Metamath Proof Explorer


Theorem seq1hcau

Description: A sequence on a Hilbert space is a Cauchy sequence if it converges. (Contributed by NM, 16-Aug-1999) (Revised by Mario Carneiro, 14-May-2014) (New usage is discouraged.)

Ref Expression
Assertion seq1hcau
|- ( F : NN --> ~H -> ( F e. Cauchy <-> A. x e. RR+ E. y e. NN A. z e. ( ZZ>= ` y ) ( normh ` ( ( F ` y ) -h ( F ` z ) ) ) < x ) )

Proof

Step Hyp Ref Expression
1 hcau
 |-  ( F e. Cauchy <-> ( F : NN --> ~H /\ A. x e. RR+ E. y e. NN A. z e. ( ZZ>= ` y ) ( normh ` ( ( F ` y ) -h ( F ` z ) ) ) < x ) )
2 1 baib
 |-  ( F : NN --> ~H -> ( F e. Cauchy <-> A. x e. RR+ E. y e. NN A. z e. ( ZZ>= ` y ) ( normh ` ( ( F ` y ) -h ( F ` z ) ) ) < x ) )

Dataset content:
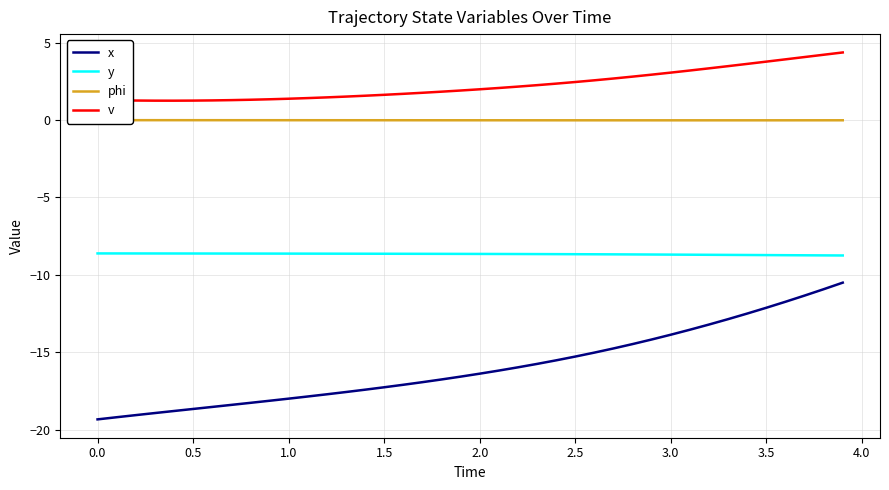

How many interior local valleys does the v series have?

1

What to do:
(1) Print everything in the Metamath theorem page from "Description: A sequence" down to "usage is discouraged.)".
(2) Summarize the Metamath theorem page in two sentences.

Answers for the exercise:
(1)
Description: A sequence on a Hilbert space is a Cauchy sequence if it converges. (Contributed by NM, 16-Aug-1999) (Revised by Mario Carneiro, 14-May-2014) (New usage is discouraged.)

(2) The page presents the theorem seq1hcau. Its description states that a sequence on a Hilbert space is a Cauchy sequence if it converges, and its two-step proof applies baib to hcau.